(TRY IT): From the records below, copy out exactly the lines from the one containing "left shoulder: (130, 368)" to the one containing "nose: (50, 277)", both included. Add nothing else.
========================================================================
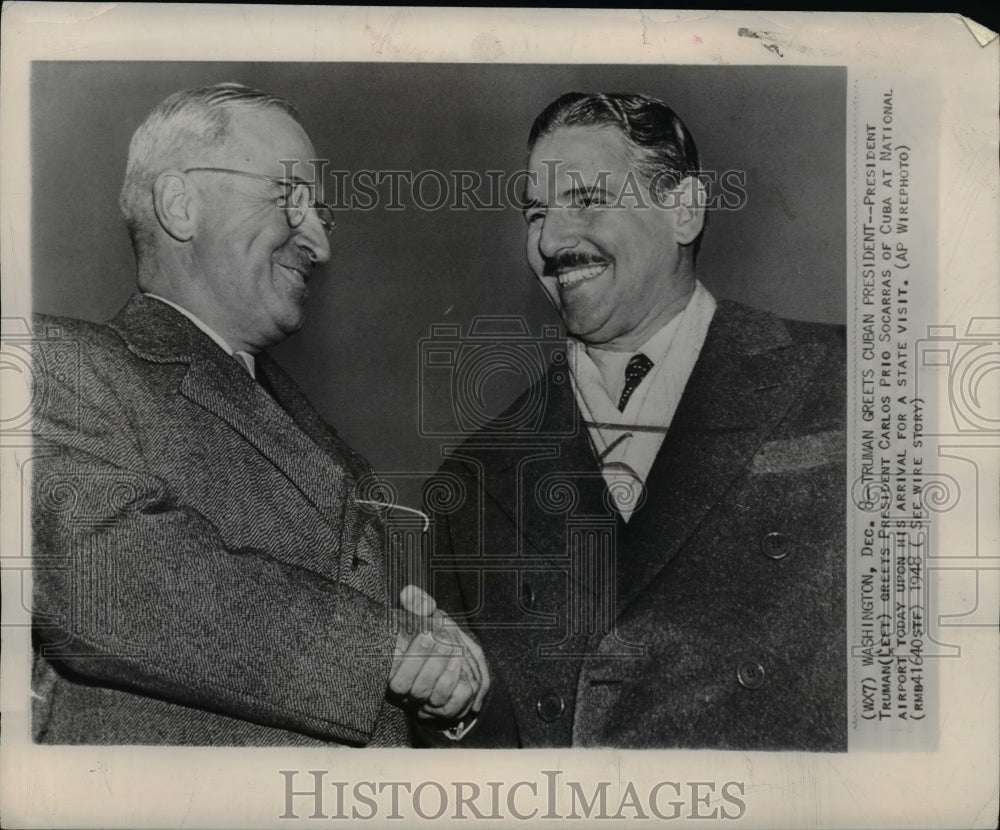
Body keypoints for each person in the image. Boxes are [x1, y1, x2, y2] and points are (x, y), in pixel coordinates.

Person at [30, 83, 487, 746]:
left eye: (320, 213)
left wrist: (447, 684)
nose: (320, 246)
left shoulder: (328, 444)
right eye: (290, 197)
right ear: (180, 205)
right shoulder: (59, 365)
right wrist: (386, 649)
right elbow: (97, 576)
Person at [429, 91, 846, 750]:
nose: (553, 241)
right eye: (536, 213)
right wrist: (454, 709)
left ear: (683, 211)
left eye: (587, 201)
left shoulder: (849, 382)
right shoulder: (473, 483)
========================================================================
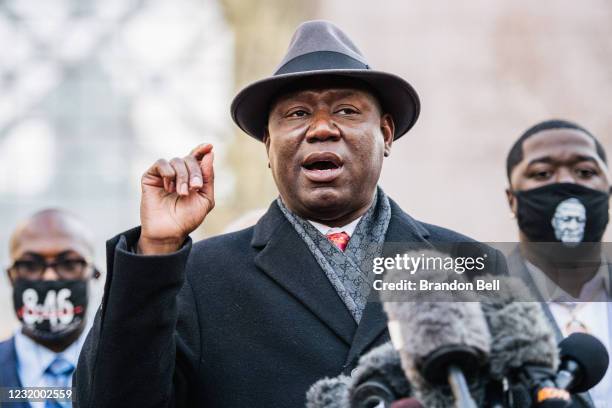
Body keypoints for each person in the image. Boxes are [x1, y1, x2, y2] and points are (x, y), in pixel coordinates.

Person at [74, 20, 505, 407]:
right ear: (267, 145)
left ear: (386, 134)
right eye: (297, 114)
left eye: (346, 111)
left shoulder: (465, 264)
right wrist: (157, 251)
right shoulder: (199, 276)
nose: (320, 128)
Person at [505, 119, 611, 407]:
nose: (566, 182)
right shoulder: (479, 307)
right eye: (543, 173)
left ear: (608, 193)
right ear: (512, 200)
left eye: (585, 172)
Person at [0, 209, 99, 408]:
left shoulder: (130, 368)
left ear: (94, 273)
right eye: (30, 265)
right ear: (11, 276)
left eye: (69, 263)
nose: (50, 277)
========================================================================
(SOLUTION FOR THIS EXERCISE):
left shoulder: (130, 368)
left ear: (94, 273)
right eye: (30, 265)
right ear: (11, 276)
left eye: (69, 263)
nose: (50, 277)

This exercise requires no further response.